**Text shown**
══════════════════════════════
Dead lock is caused in the database when you have resources (connections) waiting for other connections to release locks on the rows that are needed by the session, resulting in all session being blocked. Oracle automatically detects deadlocks are resolves the deadlock by rolling back the statement in the transaction that detected the deadlock. Thing to remember is that last statement is rolled back and not the whole transaction, which means that if you had other modifications, those rows are still locked and the application should make sure that it does a explicit rollback on the connection.

For example.
Lets assume there are two tables Parent(ParentID) and Child(ChildID)

SESSION_A >create table parent (parentId number(10));
Table created.
SESSION_A >create table child (childId number(10));
Table created.
SESSION_A >insert into parent values (100);
1 row created.
SESSION_A >insert into child values (200);
1 row created.
SESSION_A >commit;
Commit complete.
SESSION_A >select * from parent;
  PARENTID
----------
       100

SESSION_A >select * from child;
CHILDID
----------
200
SESSION_A >

Now lets create a situation where a deadlock happens. There are two sessions connected to the same database and same user, SESSION_A and SESSION_B are the two sessions in question.

SESSION_A >update parent set parentid = 1000 where parentid=100;
1 row updated.
SESSION_B >update child set childid = 2000 where childid = 200;
1 row updated.
SESSION_B >update parent set parentid = 2001 where parentid=100;
--Waiting For Lock on Row in Parent Table, held by SESSION_A
SESSION_A >update child set childid = 1001 where childid = 200;
update child set childid = 1001 where childid = 200
       *
ERROR at line 1:
ORA-00060: deadlock detected while waiting for resource
--SESSION_A requesting lock on row, held by SESSION_B causing deadlock.
SESSION_A >

After you get the ORA-00060 error the statement update child set childid = 1001 where childid = 200; is rolled back.. but SESSION_B is still waiting for the lock on the Parent table to be released.

So when your application get the ORA-00060 or any deadlock exception in any other database, explicitly rollback your transaction (not just the current statement) so that all the changes made in the transaction and all the locks held by the transaction are released.

May 14, 2009

Oracle for the Mac

Ever since I moved to the Mac, I had to run some other OS inside a VM so that I could run Oracle and use it, since Oracle was not available for the the Mac. Now that is no longer the case. Oracle 10gR2 (10.2.0.4) is now available for Mac here

This is especially nice since the Oracle for Mac was the most voted requirement on mix.oracle.com

May 6, 2009

In Oracle 11g password is case sensitive

In Oracle 10g and before we all know that passwords are not case sensitive, so PASSWORD, Password, password would let you in and everything would be okay.
══════════════════════════════
(Stored data)

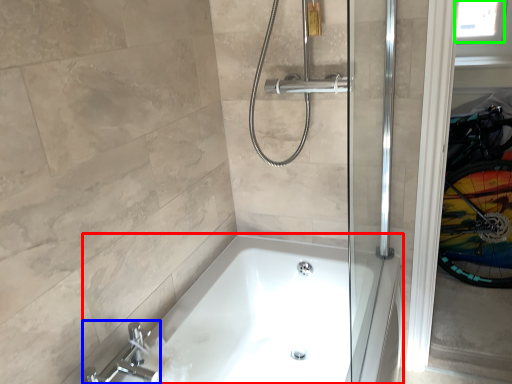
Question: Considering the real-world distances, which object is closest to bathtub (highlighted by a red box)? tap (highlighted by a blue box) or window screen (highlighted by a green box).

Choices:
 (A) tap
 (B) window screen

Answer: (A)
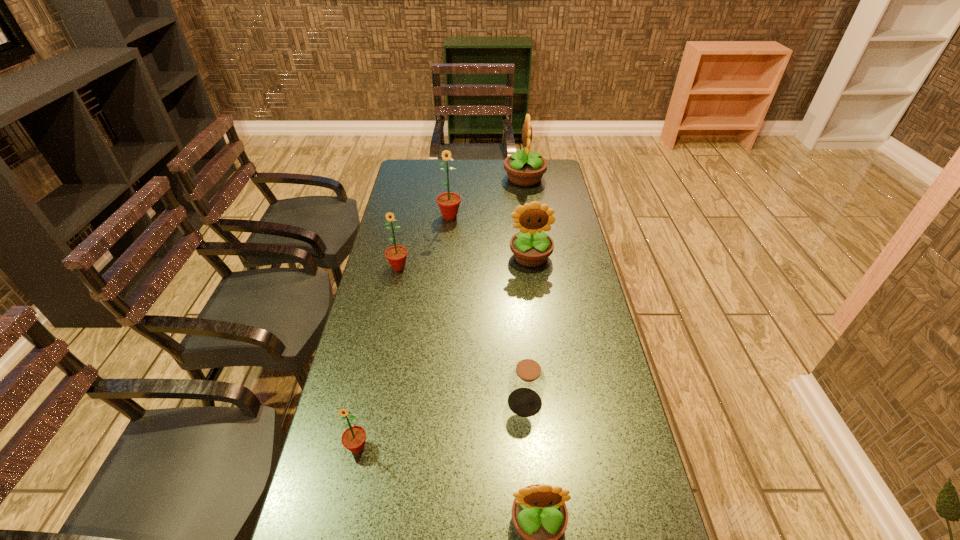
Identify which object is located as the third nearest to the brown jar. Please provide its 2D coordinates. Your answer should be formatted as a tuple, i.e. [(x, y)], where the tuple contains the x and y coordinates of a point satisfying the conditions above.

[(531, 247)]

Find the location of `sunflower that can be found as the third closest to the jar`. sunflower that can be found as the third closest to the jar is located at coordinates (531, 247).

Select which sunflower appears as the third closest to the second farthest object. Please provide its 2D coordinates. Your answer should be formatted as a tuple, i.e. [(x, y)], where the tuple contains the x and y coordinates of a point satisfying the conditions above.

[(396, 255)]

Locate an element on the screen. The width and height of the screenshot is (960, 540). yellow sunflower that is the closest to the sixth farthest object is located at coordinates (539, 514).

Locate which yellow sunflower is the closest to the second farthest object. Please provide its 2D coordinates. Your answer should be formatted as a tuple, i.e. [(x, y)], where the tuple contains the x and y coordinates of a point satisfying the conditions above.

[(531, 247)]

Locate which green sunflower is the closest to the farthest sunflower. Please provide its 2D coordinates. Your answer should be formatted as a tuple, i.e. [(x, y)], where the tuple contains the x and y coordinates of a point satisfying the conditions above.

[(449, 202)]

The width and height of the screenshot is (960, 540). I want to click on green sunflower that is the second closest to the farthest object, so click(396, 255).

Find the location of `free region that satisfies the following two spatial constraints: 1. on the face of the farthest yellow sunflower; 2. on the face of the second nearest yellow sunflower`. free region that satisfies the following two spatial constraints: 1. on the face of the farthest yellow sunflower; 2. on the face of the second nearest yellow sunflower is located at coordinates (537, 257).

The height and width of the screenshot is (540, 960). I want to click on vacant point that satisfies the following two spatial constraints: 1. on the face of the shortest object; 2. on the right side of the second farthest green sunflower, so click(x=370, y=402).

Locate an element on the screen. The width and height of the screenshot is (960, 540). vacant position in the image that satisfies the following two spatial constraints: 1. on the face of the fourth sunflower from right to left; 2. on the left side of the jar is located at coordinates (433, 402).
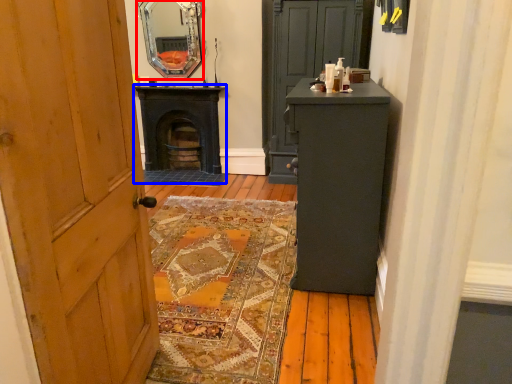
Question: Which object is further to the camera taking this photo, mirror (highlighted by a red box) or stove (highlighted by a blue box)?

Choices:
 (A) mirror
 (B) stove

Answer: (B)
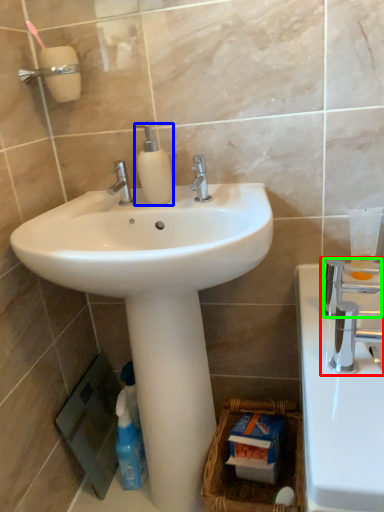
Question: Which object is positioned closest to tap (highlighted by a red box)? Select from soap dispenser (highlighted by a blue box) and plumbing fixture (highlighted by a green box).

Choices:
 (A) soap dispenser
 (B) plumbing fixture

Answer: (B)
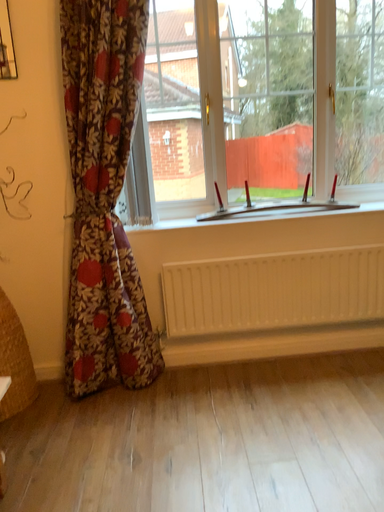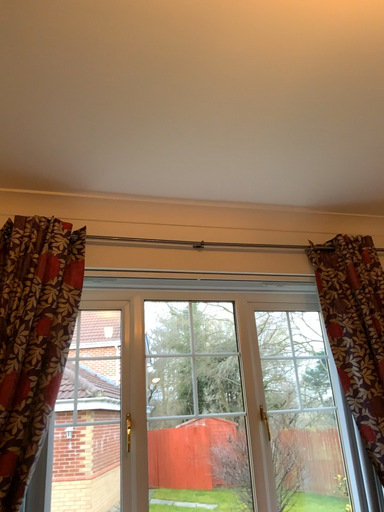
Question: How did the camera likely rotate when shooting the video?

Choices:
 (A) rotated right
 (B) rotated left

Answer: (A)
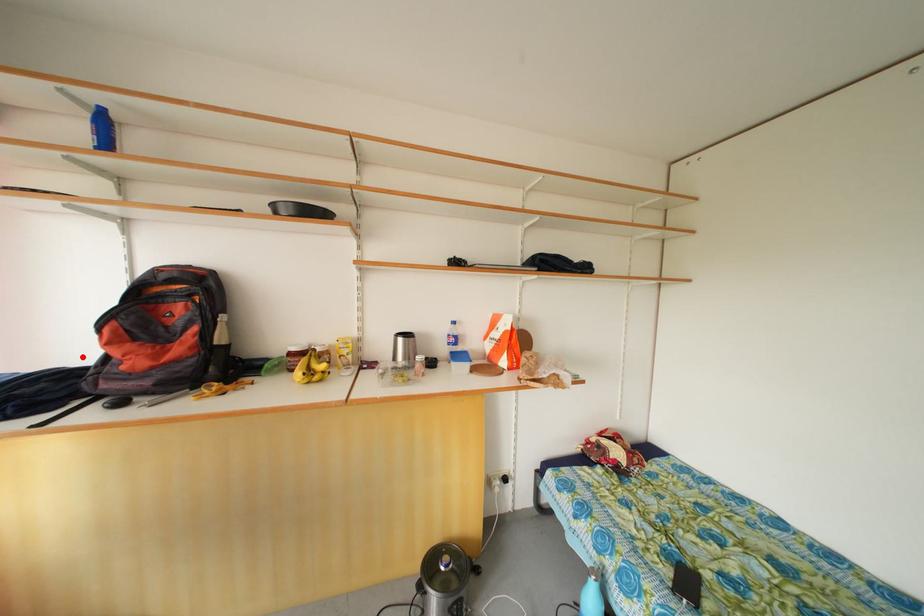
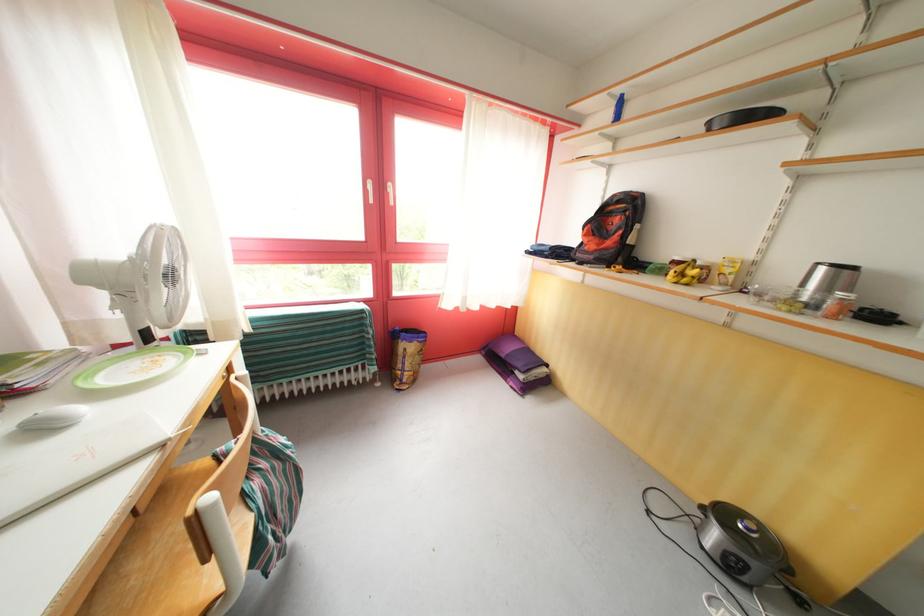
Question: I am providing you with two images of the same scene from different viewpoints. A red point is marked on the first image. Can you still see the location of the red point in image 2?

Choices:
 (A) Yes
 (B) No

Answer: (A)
══════════════════════════════
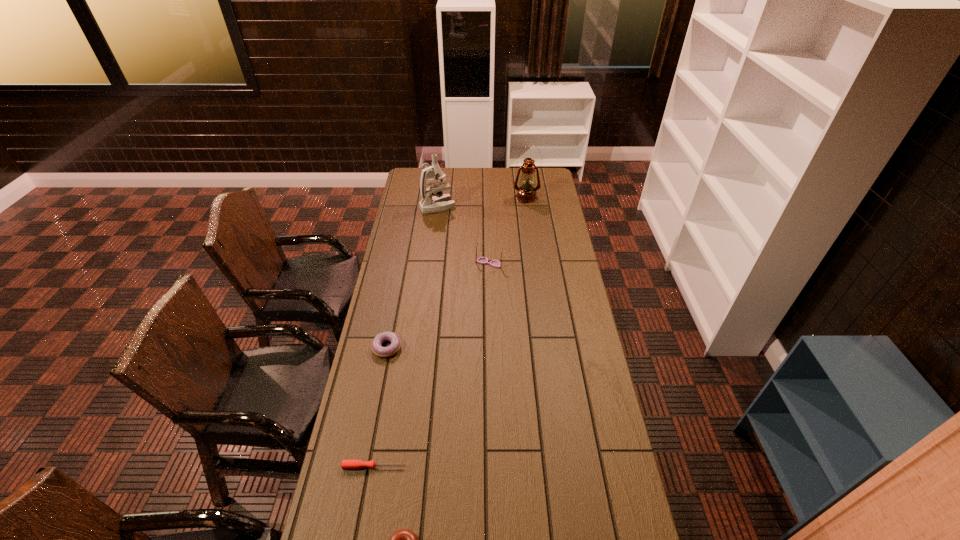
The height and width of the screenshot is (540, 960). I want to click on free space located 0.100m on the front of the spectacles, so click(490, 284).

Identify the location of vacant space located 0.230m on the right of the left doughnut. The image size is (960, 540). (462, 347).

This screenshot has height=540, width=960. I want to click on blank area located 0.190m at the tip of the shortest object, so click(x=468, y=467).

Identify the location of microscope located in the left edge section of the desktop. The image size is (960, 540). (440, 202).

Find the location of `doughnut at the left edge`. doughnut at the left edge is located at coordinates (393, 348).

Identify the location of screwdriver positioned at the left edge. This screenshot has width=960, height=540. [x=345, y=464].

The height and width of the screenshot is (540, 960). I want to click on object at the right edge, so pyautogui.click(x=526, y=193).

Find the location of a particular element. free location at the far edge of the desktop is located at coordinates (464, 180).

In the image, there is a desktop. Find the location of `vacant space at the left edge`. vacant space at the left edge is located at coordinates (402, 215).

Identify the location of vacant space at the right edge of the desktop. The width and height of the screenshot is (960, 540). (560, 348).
══════════════════════════════
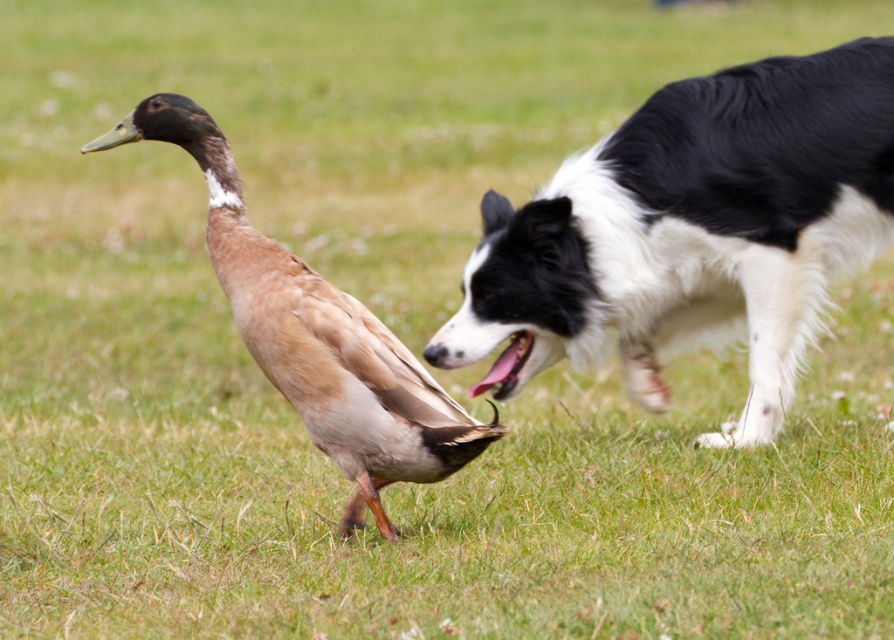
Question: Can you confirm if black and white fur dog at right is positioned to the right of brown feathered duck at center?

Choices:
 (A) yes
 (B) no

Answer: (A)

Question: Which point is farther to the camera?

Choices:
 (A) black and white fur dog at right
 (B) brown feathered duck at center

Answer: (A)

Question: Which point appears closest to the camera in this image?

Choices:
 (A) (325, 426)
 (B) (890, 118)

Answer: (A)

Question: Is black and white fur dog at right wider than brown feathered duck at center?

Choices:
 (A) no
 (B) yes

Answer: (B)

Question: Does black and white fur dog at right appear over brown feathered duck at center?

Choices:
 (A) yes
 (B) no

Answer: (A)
══════════════════════════════
**Assigned task 1**
From the deadlock example in the Oracle blog text, list every update statement entered at a session prompt, along with the session that entered it.
**Assigned task 2**
State whether each statement agrees with the Oracle blog text, and quote the words that decide it: (a) When Oracle detects a deadlock, it rolls back the whole transaction. (b) Oracle 10gR2 has become available for the Mac. (c) Passwords are case sensitive in Oracle 11g.
**Assigned task 3**
Rewrite the stretch of the Oracle blog text from "May 14, 2009" through "would be okay.", substituting "Macintosh" for each occurrence of "Mac".

**Answer 1**
SESSION_A: update parent set parentid = 1000 where parentid=100;
SESSION_B: update child set childid = 2000 where childid = 200;
SESSION_B: update parent set parentid = 2001 where parentid=100;
SESSION_A: update child set childid = 1001 where childid = 200;

**Answer 2**
(a) No: "last statement is rolled back and not the whole transaction"
(b) Yes: "Oracle 10gR2 (10.2.0.4) is now available for Mac here"
(c) Yes: "In Oracle 11g password is case sensitive"

**Answer 3**
May 14, 2009

Oracle for the Macintosh

Ever since I moved to the Macintosh, I had to run some other OS inside a VM so that I could run Oracle and use it, since Oracle was not available for the the Macintosh. Now that is no longer the case. Oracle 10gR2 (10.2.0.4) is now available for Macintosh here

This is especially nice since the Oracle for Macintosh was the most voted requirement on mix.oracle.com

May 6, 2009

In Oracle 11g password is case sensitive

In Oracle 10g and before we all know that passwords are not case sensitive, so PASSWORD, Password, password would let you in and everything would be okay.